Most of us assume that we are primarily conscious beings with an intellect that plans, weighs objectives and options, and directs action — like having a movie director sitting in our heads. But in fact, our unconscious thought processes are far more sophisticated and influential than we have previously acknowledged. And this counterintuitive fact has important implications for leadership.
Instead of rational beings driven consciously by ideas, we are mostly unconscious beings driven by intents and needs that often happen in the blink of an eye before we are aware of them. We seek safety; we judge others; we duck incoming missiles; we analyze our surroundings; we give reassuring hugs; we make instant decisions about our feelings and how others are going to behave toward us. We do all of this unconsciously, and in nanoseconds, long before our conscious minds catch up to what’s going on.
That’s counter-intuitive, but it’s what the research shows to be true. We are unconscious beings, for most of the time and for most of what we do.
All of that unconscious activity is going on constantly, under the surface, faster than we can think ‘out loud’. It is only afterward that we come up with conscious rationales for what our unconscious minds have already decided for us.

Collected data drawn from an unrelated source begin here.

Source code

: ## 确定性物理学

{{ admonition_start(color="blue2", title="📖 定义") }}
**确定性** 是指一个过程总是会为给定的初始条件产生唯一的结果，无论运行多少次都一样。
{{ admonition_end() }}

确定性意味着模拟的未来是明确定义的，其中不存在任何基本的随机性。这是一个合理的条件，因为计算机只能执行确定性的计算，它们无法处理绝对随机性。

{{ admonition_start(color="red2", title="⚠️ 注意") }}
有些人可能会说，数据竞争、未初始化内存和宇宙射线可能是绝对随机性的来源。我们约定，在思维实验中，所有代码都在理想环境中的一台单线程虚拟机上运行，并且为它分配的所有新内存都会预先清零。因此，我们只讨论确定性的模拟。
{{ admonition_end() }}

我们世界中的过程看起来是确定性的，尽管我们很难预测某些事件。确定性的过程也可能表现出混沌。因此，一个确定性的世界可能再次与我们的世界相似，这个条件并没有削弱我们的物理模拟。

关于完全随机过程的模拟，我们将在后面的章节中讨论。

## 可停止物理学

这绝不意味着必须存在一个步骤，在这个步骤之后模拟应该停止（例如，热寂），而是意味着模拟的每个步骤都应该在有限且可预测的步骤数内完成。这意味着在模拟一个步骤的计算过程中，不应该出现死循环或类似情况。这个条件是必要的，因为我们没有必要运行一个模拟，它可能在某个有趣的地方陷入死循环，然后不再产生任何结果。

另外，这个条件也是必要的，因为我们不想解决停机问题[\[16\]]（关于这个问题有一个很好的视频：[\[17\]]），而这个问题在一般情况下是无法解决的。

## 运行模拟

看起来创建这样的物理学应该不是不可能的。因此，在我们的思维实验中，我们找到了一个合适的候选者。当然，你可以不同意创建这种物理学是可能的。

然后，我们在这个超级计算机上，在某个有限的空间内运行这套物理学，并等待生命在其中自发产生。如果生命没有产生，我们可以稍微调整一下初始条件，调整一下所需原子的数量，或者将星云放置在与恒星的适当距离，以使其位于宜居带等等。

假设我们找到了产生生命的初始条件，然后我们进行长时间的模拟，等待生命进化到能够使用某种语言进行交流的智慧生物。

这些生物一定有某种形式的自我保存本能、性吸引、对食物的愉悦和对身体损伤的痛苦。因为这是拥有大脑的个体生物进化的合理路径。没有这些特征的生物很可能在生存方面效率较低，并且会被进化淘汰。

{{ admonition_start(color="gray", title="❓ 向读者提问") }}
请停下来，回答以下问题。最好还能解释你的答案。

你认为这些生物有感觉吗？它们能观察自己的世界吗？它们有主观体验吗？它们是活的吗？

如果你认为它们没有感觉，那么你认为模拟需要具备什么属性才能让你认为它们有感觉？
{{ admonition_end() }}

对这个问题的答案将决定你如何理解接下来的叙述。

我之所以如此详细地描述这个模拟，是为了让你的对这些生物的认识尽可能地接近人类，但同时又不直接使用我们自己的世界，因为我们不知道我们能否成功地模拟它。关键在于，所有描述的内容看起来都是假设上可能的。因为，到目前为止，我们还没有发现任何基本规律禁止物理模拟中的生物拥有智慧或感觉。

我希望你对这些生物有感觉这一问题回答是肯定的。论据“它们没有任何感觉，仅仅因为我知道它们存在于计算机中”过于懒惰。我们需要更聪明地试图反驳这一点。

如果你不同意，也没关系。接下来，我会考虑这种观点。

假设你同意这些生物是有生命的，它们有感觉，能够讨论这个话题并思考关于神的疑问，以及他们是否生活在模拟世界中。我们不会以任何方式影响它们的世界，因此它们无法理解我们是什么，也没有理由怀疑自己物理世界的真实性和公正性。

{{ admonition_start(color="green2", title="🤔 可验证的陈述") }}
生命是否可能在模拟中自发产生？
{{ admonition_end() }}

This means that a good deal of the important work of being a leader — creating strong bonds with followers and colleagues, evaluating the mental states of people around us, persuading others to share a vision that we can see but others cannot — begins at the unconscious level of the leader’s mind. Leaders who focus only on the conscious dialogue will ultimately be half-complete leaders — and not the most important half at that.
Are strong communication skills essential for successful leadership? In many ways, leadership is communications, since leaders are defined by their followers, and you can’t create, inspire, and direct followers without communicating with them.
A leader who is a strong communicator has a chance to be successful through his or her followers. A weak communicator has no chance at all.